Monday 9 April 2018

Frösöblomster - Peterson-Berger's blooms of Frösön

Gloomy outside, in this unending winter, but summer inside with Wilhelm Peterson-Berger, Frösöblomster Book I, II and III with Olof Höjer, in the recording made in 1990 at the Malmö School of Music where Höjer (born 1934) taught at the time, and released soon after by The Swedish Society, who also issued the complete piano works of Peterson-Berger in four other volumes, also with Olof Höjer.  Pretty much definitive ! Though Frösöblomster is so well known,  there are few other recordings that come close.  The cover photo shows Peterson-Berger in his old age, with his beloved cat Kurre, outside his home "Sommerhagen", on the island of Frösön, by the shore of the Lake Storsjorn in the Jämtland. Peterson-Berger is wearing a white summer suit, making the most of the northern summer.  His home is simple, built to withstand harsh winters.

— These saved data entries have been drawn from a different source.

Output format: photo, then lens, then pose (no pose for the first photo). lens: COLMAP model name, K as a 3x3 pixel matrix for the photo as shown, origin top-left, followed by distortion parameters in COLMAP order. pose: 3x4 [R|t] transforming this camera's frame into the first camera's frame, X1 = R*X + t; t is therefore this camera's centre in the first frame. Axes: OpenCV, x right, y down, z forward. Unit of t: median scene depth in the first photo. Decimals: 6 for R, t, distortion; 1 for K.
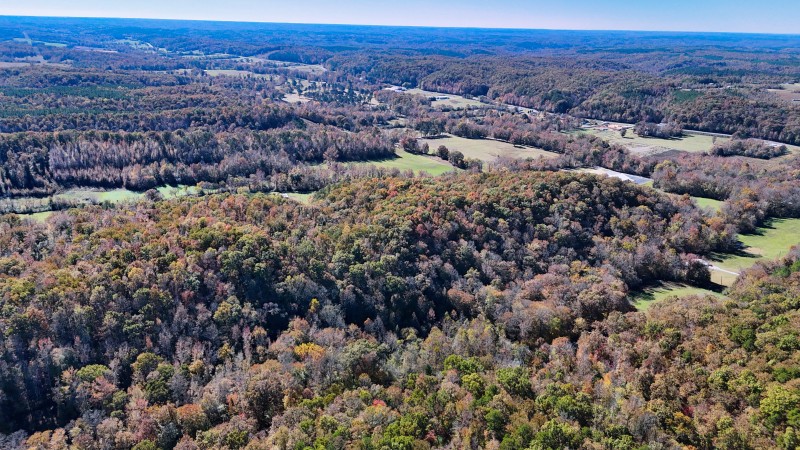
lens RADIAL K [[583.0, 0, 400.5], [0, 583.0, 224.3], [0, 0, 1]] dist [0.078197, -0.079673]
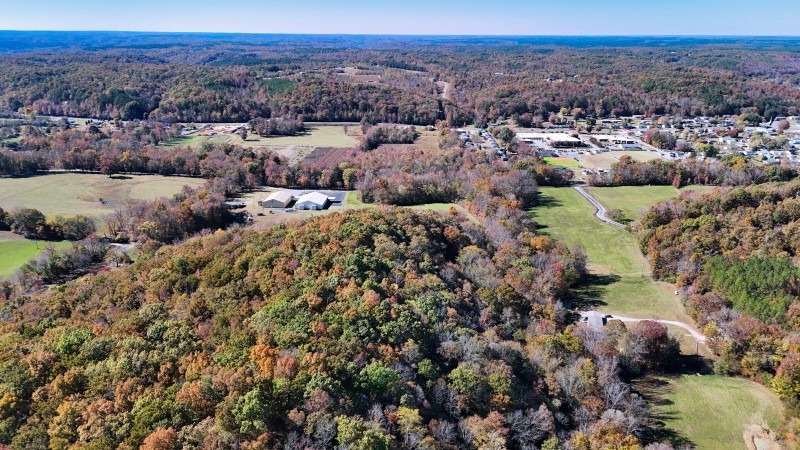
lens RADIAL K [[583.0, 0, 400.5], [0, 583.0, 224.3], [0, 0, 1]] dist [0.078197, -0.079673]
pose [[0.707290, -0.236285, 0.666266, -0.017178], [0.237655, 0.967107, 0.090687, -0.063984], [-0.665778, 0.094200, 0.740179, 0.310041]]
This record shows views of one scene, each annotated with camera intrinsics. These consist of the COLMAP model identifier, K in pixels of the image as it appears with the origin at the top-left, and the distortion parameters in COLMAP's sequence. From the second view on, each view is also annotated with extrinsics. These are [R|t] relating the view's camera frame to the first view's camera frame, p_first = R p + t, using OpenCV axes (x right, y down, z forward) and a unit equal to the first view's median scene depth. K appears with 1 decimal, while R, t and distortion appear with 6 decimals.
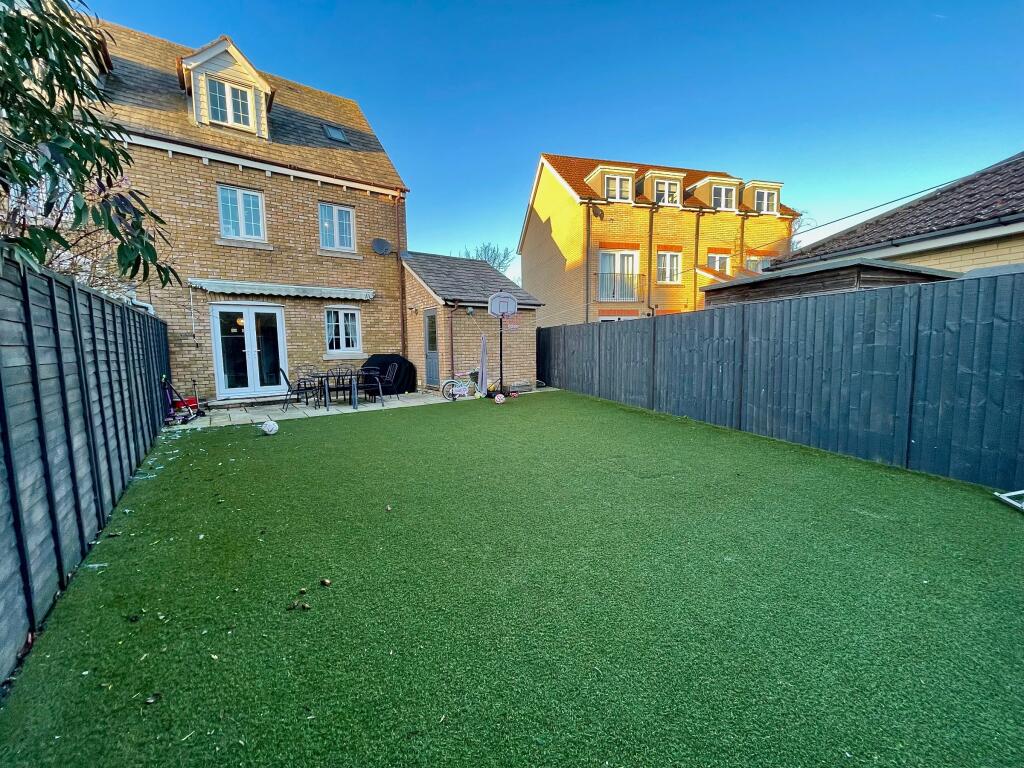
lens RADIAL K [[418.8, 0, 540.8], [0, 418.8, 381.5], [0, 0, 1]] dist [0.000815, 0.000304]
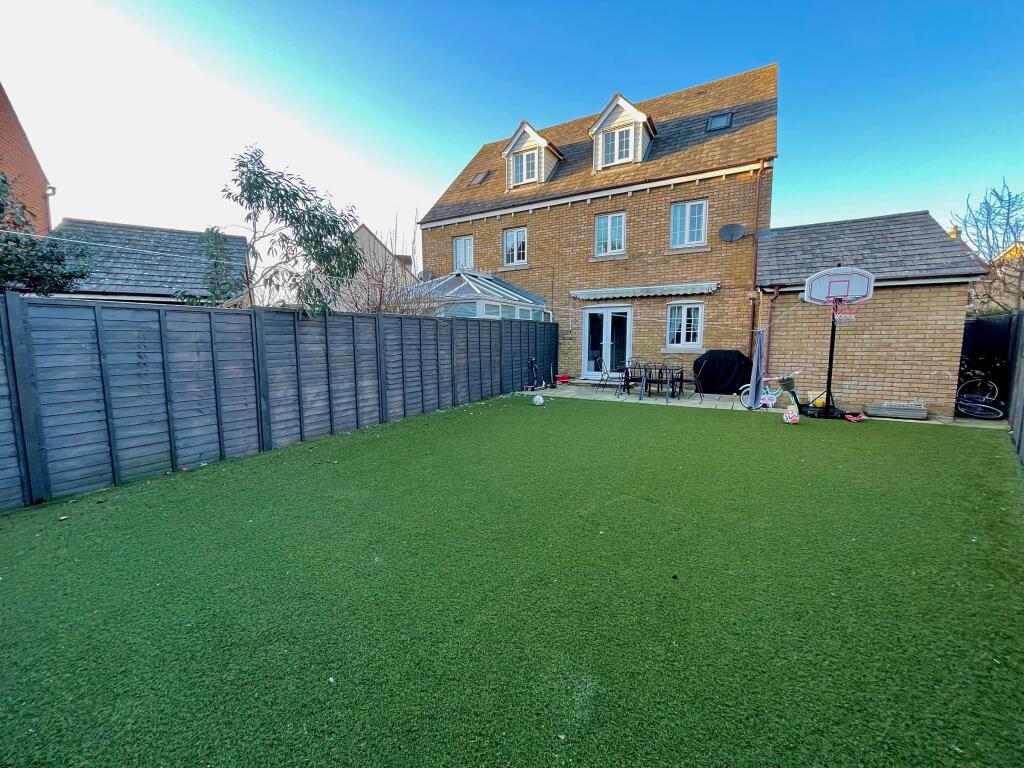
lens RADIAL K [[418.8, 0, 540.8], [0, 418.8, 381.5], [0, 0, 1]] dist [0.000815, 0.000304]
pose [[0.401011, 0.107864, -0.909701, 0.355894], [-0.086036, 0.993089, 0.079825, -0.039542], [0.912024, 0.046256, 0.407519, 0.290127]]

This context is relevant for the spirit of the island impacts on the music in Frösöblomster.  Nationalism in music is a dangerous game to play, because stereotypes are for shallow thinkers. But when Peterson-Berger was writing in the 1890's, composers all over Europe were finding their own identities in music, and in doing so, created music that went on to shape cultural heritage. The  "Nordic Light" that shaped Scandinavian art, music and literature has a clarity and ruggedness that reflects natural, surroundings - think light on snow, vast open spaces, clean waters - yet technical artistic standards are paramount.  Frösöblomster  might seem simple but it takes great skill to write with such lyrical purity.  

Peterson-Berger ciompleted Frösöblomster Book I in 1896, before he turned 30.  Thus the exuberance of Rentrée and its skipping rhythms.  Sommersäng is perhaps the best known Peterson-Berger piece of all; it positively glows.  Höjer's playing brings out its expansive warmth, as if the piano were a conduit for summer breezes and sunshine.  In Lawn Tennis, the line bounces back and forth with energy. Even if you didn't know the title, you'd recognize the form. Not for nothing the langorous Till rosorna is followed by Gratulation, a brisk gavotte.  Höjer's pedal bending and "dipping" with good humour.  In Vid Frösö kyrka we return to something more enduring than dance. The solemn melody is hymn-like and austere : the reference is to the Old Church in Frösö which stood for 800 years til, it burned down two years after Peterson-Berger immortalized it in song.  This adds a tinge  of sadness for us today, though at the time the composer was writing, he wasn't to know.  This colours I skymningen (Dusk) and Hälsning (Greeting), though Peterson-Berger probably paired them to suggest the passage of time, which is perfectly appropriate.  

Frösöblomster Book I was a huge success, making Peterson-Berger's name as a musician.  In Frösöblomster Book II, completed just four years later, "considerably less public oriented", as Höjer states in his notes  Nonethelss it is a very fine work of maturity. With Solhälsning (Sun Greeting) it commences  "in a most radiant C major with a polonaise of almost orchestral power". The two following works Jämtland and Längt hort skogarna (Far away in the Forest), Vågor mot stranden (waves on the beach) and Minnen (Memories) are miniature tone poems.  More abstract but even more impressive, Vid Larsmäss (On St Laurentius's Day), at once sophisticated and deceptively innocent.  

Frösöblomster Book III appeared fourteen years after Frösöblomster Book II, during which time Peterson-Berger wrote his major symphonies and operas, and left town to live permanently on Frösön.  The new volume  represents his  "striving towards 'simplicity, ' toward 'the rugged material beauty of the grey primeval rocks'  has borne rich fruit", says Höjer, quoting the composer himself, writing in 1915.  The pieces in this volume  take their cue from the landscape, but connect to a more abstract landscape of inner emotion.  In Förspel (Prelude), the mood is expansive, not unlike Rentrée, but this time the rhythms are more assertive. Peterson-Berger isn't going on holiday, he's going to his spiritual home, literally, Intäg i Sommerhagen.  Perhaps we can hear echoes of the past, but also, in Landskap i aftensol (Landscape in the afternoon sun) a sense of contentment, and perhaps wry good humour, if Folkhumor is any guide. Vild marken lockar (theWilderness calls) is powerful, like a rockface from which one might gaze into the distance.  At Frösön lies the northernmost Viking Rune stone : thence forward, wilderness. Under asparna (Under the Aspens) is a gentle idyll, before the reflective Om mäng är (In many years).  In 1914, Peterson-Berger was 49, not old by the standards of the time, but he had a lot to look back on.  Whatever Frösöblomster Book III may represent, it is as much a metaphor for the blossoming of life as it is a portrait of the flowers of Frösön.